No alla legge “Delrio”, presa di posizione da parte dei sindaci

I sindaci siciliani contro la legge “Delrio”, il provvedimento per le disposizioni sulle città metropolitane, sulle province, sulle unioni e fusioni di Comuni, che ridisegna confini e competenze dell’amministrazione locale. È quanto si apprende da una nota inviata da Filippo Franzone, Presidente del Comitato per lo sviluppo dell’area gelese.

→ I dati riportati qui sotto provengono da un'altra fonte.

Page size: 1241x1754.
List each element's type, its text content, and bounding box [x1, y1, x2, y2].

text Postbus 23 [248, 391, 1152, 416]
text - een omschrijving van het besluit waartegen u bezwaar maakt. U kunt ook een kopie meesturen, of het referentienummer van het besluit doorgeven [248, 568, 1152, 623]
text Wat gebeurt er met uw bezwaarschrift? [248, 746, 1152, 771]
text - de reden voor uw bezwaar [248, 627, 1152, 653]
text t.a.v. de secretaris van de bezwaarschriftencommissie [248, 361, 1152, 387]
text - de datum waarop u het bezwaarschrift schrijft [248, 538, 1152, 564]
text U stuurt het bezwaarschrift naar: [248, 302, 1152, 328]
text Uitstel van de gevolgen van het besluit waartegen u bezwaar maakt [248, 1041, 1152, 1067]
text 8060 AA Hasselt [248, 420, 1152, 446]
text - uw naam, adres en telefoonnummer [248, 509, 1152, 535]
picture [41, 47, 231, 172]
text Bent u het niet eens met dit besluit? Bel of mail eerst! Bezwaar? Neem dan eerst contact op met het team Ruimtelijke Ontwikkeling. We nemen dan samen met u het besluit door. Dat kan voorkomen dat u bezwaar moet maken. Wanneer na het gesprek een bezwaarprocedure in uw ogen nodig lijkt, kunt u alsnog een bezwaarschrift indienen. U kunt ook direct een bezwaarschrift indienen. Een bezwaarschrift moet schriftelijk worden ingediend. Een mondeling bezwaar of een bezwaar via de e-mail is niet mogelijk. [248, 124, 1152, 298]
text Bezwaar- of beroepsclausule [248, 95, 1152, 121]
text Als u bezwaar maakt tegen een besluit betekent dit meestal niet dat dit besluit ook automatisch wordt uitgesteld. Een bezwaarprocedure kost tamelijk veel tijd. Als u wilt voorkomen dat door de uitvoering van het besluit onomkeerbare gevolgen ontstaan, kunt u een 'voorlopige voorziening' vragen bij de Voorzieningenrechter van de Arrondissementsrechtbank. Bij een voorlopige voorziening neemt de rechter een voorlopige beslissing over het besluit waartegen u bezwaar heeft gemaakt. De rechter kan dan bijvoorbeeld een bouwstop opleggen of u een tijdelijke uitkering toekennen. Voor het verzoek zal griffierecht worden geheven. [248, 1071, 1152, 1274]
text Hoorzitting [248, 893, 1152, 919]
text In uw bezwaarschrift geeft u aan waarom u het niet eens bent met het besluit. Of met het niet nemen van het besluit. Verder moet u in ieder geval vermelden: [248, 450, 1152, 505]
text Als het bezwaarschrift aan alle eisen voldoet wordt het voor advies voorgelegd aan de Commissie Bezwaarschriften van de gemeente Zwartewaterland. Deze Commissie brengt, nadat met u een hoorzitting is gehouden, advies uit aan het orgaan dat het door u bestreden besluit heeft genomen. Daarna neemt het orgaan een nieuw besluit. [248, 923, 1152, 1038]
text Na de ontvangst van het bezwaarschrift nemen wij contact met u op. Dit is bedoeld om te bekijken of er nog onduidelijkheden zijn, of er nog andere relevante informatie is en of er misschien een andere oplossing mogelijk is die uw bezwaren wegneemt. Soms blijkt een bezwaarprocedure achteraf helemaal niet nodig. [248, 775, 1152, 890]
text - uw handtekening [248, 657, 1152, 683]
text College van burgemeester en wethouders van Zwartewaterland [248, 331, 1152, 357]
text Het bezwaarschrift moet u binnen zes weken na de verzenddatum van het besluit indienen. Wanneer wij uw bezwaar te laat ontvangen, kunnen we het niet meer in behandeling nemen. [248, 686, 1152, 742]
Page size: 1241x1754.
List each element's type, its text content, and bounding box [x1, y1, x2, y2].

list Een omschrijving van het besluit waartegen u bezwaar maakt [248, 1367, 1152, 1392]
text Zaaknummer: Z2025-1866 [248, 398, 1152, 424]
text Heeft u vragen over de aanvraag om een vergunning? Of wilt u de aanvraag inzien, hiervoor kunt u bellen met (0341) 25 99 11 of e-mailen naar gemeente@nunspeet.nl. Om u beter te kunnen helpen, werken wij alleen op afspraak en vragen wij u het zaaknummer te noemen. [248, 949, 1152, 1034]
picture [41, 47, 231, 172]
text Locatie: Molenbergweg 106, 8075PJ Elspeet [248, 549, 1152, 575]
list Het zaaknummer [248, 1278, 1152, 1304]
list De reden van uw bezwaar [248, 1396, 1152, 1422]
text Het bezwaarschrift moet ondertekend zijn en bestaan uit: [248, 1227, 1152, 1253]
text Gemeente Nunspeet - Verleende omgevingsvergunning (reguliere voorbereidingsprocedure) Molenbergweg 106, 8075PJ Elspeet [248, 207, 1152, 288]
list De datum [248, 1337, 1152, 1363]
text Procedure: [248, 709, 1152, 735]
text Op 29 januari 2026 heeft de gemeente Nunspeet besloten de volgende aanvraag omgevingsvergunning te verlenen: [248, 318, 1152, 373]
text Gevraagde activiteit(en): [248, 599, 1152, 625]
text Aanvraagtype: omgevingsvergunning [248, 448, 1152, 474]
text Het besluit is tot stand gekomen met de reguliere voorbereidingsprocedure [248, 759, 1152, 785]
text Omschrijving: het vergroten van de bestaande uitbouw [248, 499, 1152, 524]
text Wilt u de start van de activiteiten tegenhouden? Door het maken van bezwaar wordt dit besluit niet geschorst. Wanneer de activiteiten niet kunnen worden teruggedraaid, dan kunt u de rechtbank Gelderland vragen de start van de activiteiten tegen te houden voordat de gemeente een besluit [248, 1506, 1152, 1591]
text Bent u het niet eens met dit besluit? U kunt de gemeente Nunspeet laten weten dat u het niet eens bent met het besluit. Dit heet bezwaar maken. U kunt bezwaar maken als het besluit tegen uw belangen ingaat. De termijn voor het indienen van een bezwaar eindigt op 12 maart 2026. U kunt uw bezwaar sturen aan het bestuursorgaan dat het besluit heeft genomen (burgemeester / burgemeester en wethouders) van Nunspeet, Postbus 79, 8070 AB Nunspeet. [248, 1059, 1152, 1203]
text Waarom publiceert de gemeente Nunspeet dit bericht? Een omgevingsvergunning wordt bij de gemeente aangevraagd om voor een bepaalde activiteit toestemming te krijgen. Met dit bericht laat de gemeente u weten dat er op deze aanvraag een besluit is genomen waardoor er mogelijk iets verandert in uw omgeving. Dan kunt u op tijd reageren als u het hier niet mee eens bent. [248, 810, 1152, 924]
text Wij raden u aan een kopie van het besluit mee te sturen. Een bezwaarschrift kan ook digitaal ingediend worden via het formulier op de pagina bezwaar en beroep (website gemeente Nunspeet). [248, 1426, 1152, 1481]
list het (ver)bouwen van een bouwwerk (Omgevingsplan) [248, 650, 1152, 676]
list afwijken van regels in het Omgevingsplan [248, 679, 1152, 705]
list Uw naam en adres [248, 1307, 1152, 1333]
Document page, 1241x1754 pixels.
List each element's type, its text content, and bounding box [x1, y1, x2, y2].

Nell’incontro, che si è svolto stamattina presso il Teatro Garibaldi di Piazza Armerina, erano presenti gli amministratori comunali di Gela, Piazza Armerina e Niscemi, che hanno ribadito la necessità che la programmazione istituzionale, fatta attraverso le leggi, debba avere il carattere di certezza e stabilità per consentire alle comunità di organizzare e decidere il proprio futuro. La mancanza della certezza delle leggi e della programmazione accende una riflessione preoccupata sul valore della democrazia.
A riguardo, il sindaco di Piazza Armerina, Filippo Miroddi, ha parlato di “schizzofrenia delle leggi”, mentre Angelo Fasulo, sindaco di Gela, si è dichiarato pronto a chiedere le dimissioni dei parlamentari regionali e, a sua volta, di dimettersi in mancanza della capacità di garantire leggi che diano una prospettiva certa di organizzazione. E proprio sulla legge “Delrio” si è espresso anche il Presidente della Regione Sicilia, Rosario Crocetta, che ha dichiarato: “Approvare in Sicilia il decreto Delrio equivarrebbe ad approvare il nulla perché non prevede la riforma delle Province, ma abolisce soltanto gli organi elettivi”.